# [SOLVED] ESXi Install



## nhammen09 (Apr 9, 2013)

I'm having an issue getting ESXi installed on a custom build. I'm running into an error that no network adapters were detected. This is ESXi 5.5. I have an onboard NIC that isn't in use, and I have installed 2 Trendnet TEG-PCITXR PCI 10/100/1000 ethernet cards for use for the VMs. I've read through forums saying that in ESXi 4.X and ESXI 5.1, people weren't having issues installing these cards, but for the life of me, I can't figure it out. I may have the option to go back to ESXi 5.1 if I needed to, but I'd like to stick with ESXi 5.5 if possible. Has anyone else had this issue or know a workaround? ESXi site suggested using the customizer and importing a VIB file containing the driver, but I haven't been able to find this online. Thanks!


----------



## JMPC (Jan 15, 2011)

*Re: ESXi Install*

My suggestion would be to head to the supported hardware list and pick a NIC that is officially supported in 5.5. I've got a Gigabyte board and an Intel board and both have worked great with VMware using the on-board NIC.

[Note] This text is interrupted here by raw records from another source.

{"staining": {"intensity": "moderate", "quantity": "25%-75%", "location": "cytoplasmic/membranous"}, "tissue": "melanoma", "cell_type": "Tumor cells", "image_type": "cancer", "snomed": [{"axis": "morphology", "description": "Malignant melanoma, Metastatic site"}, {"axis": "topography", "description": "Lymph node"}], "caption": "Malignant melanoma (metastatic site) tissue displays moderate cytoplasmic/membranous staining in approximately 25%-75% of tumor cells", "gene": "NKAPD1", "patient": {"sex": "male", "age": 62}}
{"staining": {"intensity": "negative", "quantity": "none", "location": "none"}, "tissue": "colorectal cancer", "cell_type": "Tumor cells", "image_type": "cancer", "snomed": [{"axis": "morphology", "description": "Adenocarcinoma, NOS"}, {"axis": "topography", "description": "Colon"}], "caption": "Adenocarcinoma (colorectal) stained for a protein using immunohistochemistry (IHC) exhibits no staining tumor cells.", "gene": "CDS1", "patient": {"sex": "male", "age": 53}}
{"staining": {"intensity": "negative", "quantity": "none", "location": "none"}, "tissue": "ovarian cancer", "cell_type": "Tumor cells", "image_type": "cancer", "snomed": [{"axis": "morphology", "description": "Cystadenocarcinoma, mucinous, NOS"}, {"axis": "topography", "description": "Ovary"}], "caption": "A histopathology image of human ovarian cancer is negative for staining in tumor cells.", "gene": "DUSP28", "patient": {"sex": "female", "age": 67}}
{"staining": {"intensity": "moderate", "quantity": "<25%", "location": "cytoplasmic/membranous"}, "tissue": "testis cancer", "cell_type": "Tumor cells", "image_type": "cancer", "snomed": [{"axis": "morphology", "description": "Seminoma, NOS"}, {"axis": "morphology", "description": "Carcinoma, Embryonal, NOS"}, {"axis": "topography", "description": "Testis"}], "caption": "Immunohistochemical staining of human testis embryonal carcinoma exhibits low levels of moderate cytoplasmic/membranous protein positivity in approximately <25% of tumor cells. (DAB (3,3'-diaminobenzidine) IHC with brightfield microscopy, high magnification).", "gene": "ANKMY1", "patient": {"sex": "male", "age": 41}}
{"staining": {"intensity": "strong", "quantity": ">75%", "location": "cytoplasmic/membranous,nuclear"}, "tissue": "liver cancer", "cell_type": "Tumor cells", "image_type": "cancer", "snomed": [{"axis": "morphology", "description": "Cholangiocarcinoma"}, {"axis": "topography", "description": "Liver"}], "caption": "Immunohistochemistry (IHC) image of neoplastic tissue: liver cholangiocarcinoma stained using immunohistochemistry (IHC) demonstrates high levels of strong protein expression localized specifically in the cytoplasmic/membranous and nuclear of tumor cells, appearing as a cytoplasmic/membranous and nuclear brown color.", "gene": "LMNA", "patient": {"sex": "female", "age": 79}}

VMware Compatibility Guide: System Search


----------



## nhammen09 (Apr 9, 2013)

*Re: ESXi Install*

Update: I was able to get ESXi 5.1 installed correctly, because it found my onboard NIC. The two Trendnet NICs don't show up at all in vSphere. I think I'm going to send those back and check the compatibility list for Intel NICs. I do have another question. Now that I have ESXi 5.1 working properly, should I be able to upgrade it to ESXi 5.5 and still be aboe to maintain the NIC driver that is present in ESXi 5.1?


----------